▶ _TASK STATEMENT_: As you print the data below, keep every line exactly as it is and leave the images behind.
═══ SOURCE MATERIAL
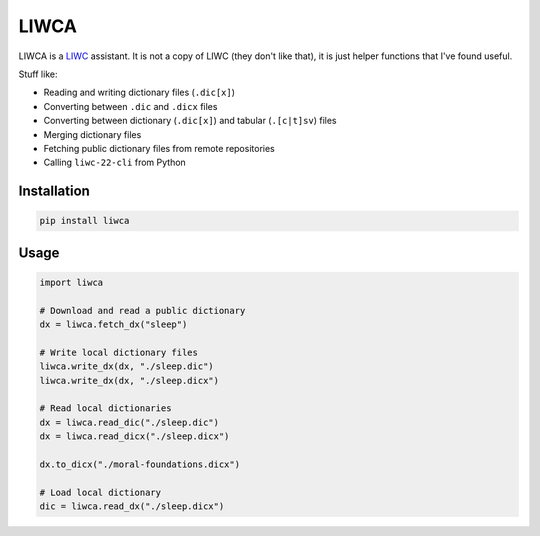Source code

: =====
LIWCA
=====



LIWCA is a `LIWC <https://liwc.app>`_ assistant. It is not a copy of LIWC (they don't like that), it is just helper functions that I've found useful.


Stuff like:

* Reading and writing dictionary files (``.dic[x]``)
* Converting between ``.dic`` and ``.dicx`` files
* Converting between dictionary (``.dic[x]``) and tabular (``.[c|t]sv``) files
* Merging dictionary files
* Fetching public dictionary files from remote repositories
* Calling ``liwc-22-cli`` from Python



Installation
------------

.. code-block:: shell

   pip install liwca



Usage
-----

.. code-block:: python

   import liwca

   # Download and read a public dictionary
   dx = liwca.fetch_dx("sleep")

   # Write local dictionary files
   liwca.write_dx(dx, "./sleep.dic")
   liwca.write_dx(dx, "./sleep.dicx")

   # Read local dictionaries
   dx = liwca.read_dic("./sleep.dic")
   dx = liwca.read_dicx("./sleep.dicx")

   dx.to_dicx("./moral-foundations.dicx")

   # Load local dictionary
   dic = liwca.read_dx("./sleep.dicx")
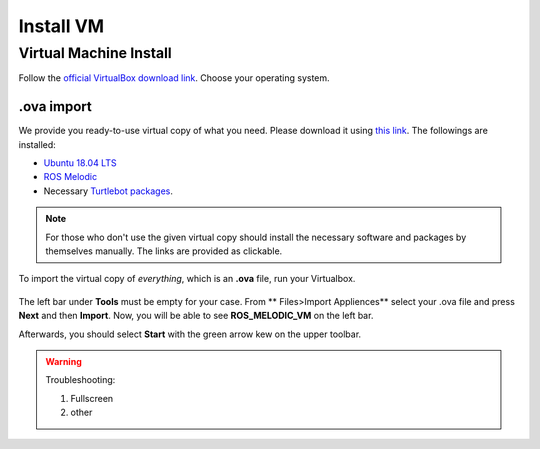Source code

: ****************************
Install VM
****************************

Virtual Machine Install
==========================
Follow the `official VirtualBox download link <https://www.virtualbox.org/wiki/Downloads>`_. Choose your operating system.

.ova import
--------------
We provide you ready-to-use virtual copy of what you need. Please download it using `this link <https://hvl365.sharepoint.com/:p:/r/sites/RobotikkUndervisningHVL/Delte%20dokumenter/DAT160/2021-2022/Utkast/dat160_introduction.pptx?d=w27531791c315406aae3f3c87fbba0b8a&csf=1&web=1&e=B5fZDq>`_. The followings are installed:

* `Ubuntu 18.04 LTS <https://releases.ubuntu.com/18.04/>`_
* `ROS Melodic <http://wiki.ros.org/melodic/Installation/Ubuntu>`_
* Necessary `Turtlebot packages <https://emanual.robotis.com/docs/en/platform/turtlebot3/quick-start/>`_.

.. note::
  For those who don't use the given virtual copy should install the necessary software and packages by themselves manually. The links are provided as clickable.

To import the virtual copy of *everything*, which is an **.ova** file, run your Virtualbox.

  .. figure:: ../../_static/images/ros/vm-ss.png
          :align: center

The left bar under **Tools** must be empty for your case. From ** Files>Import Appliences** select your .ova file and press **Next** and then **Import**. Now, you will be able to see **ROS_MELODIC_VM** on the left bar.

Afterwards, you should select **Start** with the green arrow kew on the upper toolbar.

.. warning::
   Troubleshooting:

   #. Fullscreen
   #. other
══════
▶ _FINISHED TASK_:
Source code

: =====
LIWCA
=====



LIWCA is a `LIWC <https://liwc.app>`_ assistant. It is not a copy of LIWC (they don't like that), it is just helper functions that I've found useful.


Stuff like:

* Reading and writing dictionary files (``.dic[x]``)
* Converting between ``.dic`` and ``.dicx`` files
* Converting between dictionary (``.dic[x]``) and tabular (``.[c|t]sv``) files
* Merging dictionary files
* Fetching public dictionary files from remote repositories
* Calling ``liwc-22-cli`` from Python



Installation
------------

.. code-block:: shell

   pip install liwca



Usage
-----

.. code-block:: python

   import liwca

   # Download and read a public dictionary
   dx = liwca.fetch_dx("sleep")

   # Write local dictionary files
   liwca.write_dx(dx, "./sleep.dic")
   liwca.write_dx(dx, "./sleep.dicx")

   # Read local dictionaries
   dx = liwca.read_dic("./sleep.dic")
   dx = liwca.read_dicx("./sleep.dicx")

   dx.to_dicx("./moral-foundations.dicx")

   # Load local dictionary
   dic = liwca.read_dx("./sleep.dicx")
Source code

: ****************************
Install VM
****************************

Virtual Machine Install
==========================
Follow the `official VirtualBox download link <https://www.virtualbox.org/wiki/Downloads>`_. Choose your operating system.

.ova import
--------------
We provide you ready-to-use virtual copy of what you need. Please download it using `this link <https://hvl365.sharepoint.com/:p:/r/sites/RobotikkUndervisningHVL/Delte%20dokumenter/DAT160/2021-2022/Utkast/dat160_introduction.pptx?d=w27531791c315406aae3f3c87fbba0b8a&csf=1&web=1&e=B5fZDq>`_. The followings are installed:

* `Ubuntu 18.04 LTS <https://releases.ubuntu.com/18.04/>`_
* `ROS Melodic <http://wiki.ros.org/melodic/Installation/Ubuntu>`_
* Necessary `Turtlebot packages <https://emanual.robotis.com/docs/en/platform/turtlebot3/quick-start/>`_.

.. note::
  For those who don't use the given virtual copy should install the necessary software and packages by themselves manually. The links are provided as clickable.

To import the virtual copy of *everything*, which is an **.ova** file, run your Virtualbox.

  .. figure:: ../../_static/images/ros/vm-ss.png
          :align: center

The left bar under **Tools** must be empty for your case. From ** Files>Import Appliences** select your .ova file and press **Next** and then **Import**. Now, you will be able to see **ROS_MELODIC_VM** on the left bar.

Afterwards, you should select **Start** with the green arrow kew on the upper toolbar.

.. warning::
   Troubleshooting:

   #. Fullscreen
   #. other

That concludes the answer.